3. Pour juger que le rachat et l’annulation, par la société Gaillard, le 26 septembre 2016, de ceux de ses titres qui avaient été apportés le 28 juillet 2016 par Mme B… à la société GA 7 n’avait pas mis fin au report d’imposition, prévu par l’article 150-0 B ter du code général des impôts, de la plus-value réalisée à l’occasion de cet apport, la cour s’est fondée sur ce qu’il résultait de l’instruction que la société GA 7 avait réinvesti plus de 50 % du montant du produit du rachat dans l’acquisition, le 27 octobre 2016, de 291 parts sociales de la société Groupement forestier de la forêt de Bauzon, ce qui lui avait permis de détenir 301 des 600 parts composant le capital de cette société et ainsi d’en acquérir le contrôle.

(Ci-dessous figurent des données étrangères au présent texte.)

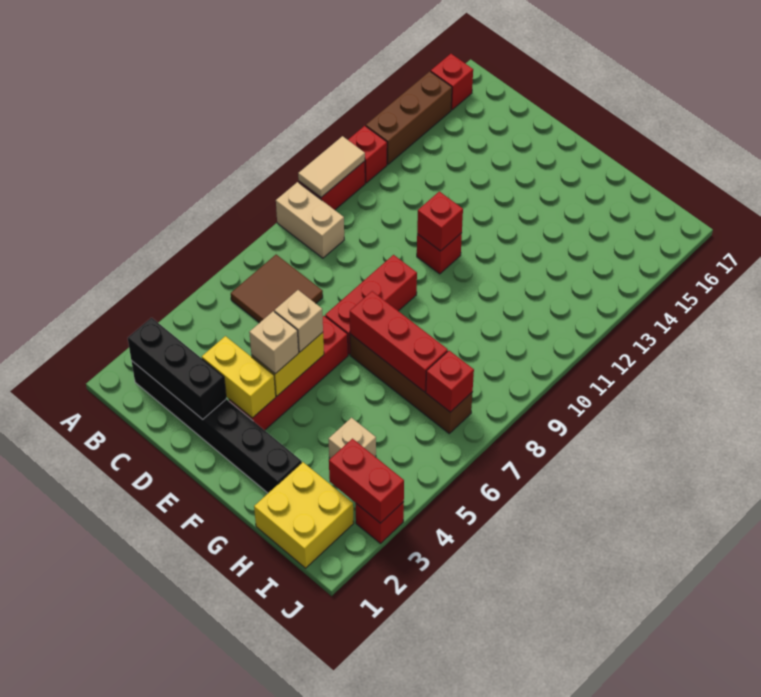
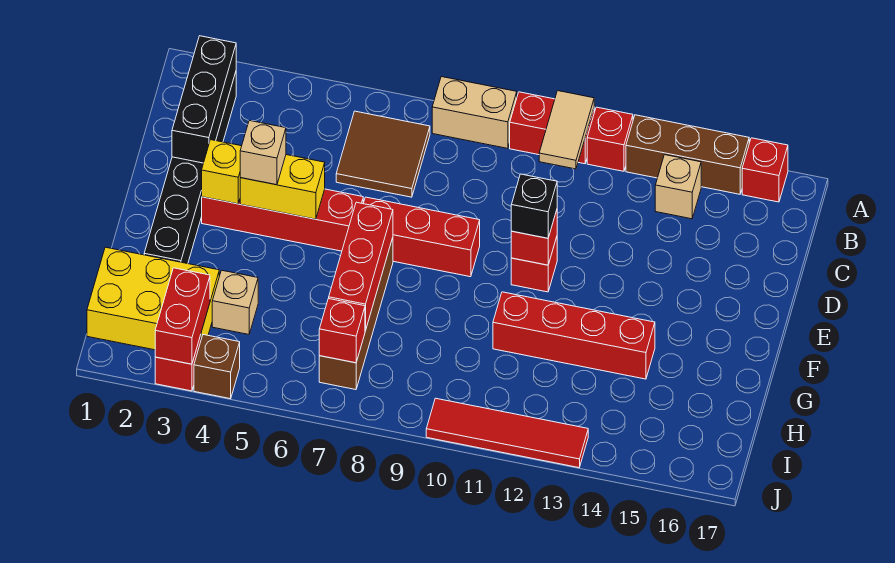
tan 1x2 brick [276,182,344,258] -> tan 1x2 brick turned to [432,77,517,148]
tan 1x2 tile [298,136,365,197] -> tan 1x2 tile turned to [539,91,594,169]
yellow 1x2 brick [202,336,276,418] -> yellow 1x1 brick [202,140,242,204]
tan 1x1 brick [274,290,323,352] -> tan 1x1 brick moved to [655,155,701,219]
none -> black 1x1 brick [511,174,557,238]
none -> red 1x4 brick [493,292,655,379]
yellow 2x2 brick [254,462,354,568] -> yellow 2x3 brick [87,247,219,350]
none -> brown 1x1 brick [194,335,240,399]
none -> red 1x4 tile [426,398,588,468]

4. La cour a en outre jugé que la circonstance, à la supposer établie, que la société GA 7 contrôlait la société Groupement forestier de la forêt de Bauzon à l’issue de l’opération d’apport du fait de la détention par la société Gaillard de la quasi-totalité des parts de cette société ne permettait pas, par elle-même, de regarder comme non satisfaite la condition de réinvestissement avec prise de contrôle à laquelle l’article 150-0 B ter du code général des impôts subordonne le maintien du report d’imposition en cas de cession des titres apportés, dès lors que la société GA 7 avait, à la date du réinvestissement, perdu ce contrôle du fait du rachat et de l’annulation des titres de la société Gaillard au travers desquels elle l’exerçait. En statuant ainsi, la cour administrative d’appel, qui a porté sur les faits de l’espèce une appréciation exempte de dénaturation et n’a pas insuffisamment motivé son arrêt, n’a pas commis d’erreur de droit.

5. Il résulte de ce qui précède que le ministre de l’économie, des finances et de la souveraineté industrielle et numérique n’est pas fondé à demander l’annulation des articles 1er à 3 de l’arrêt qu’il attaque.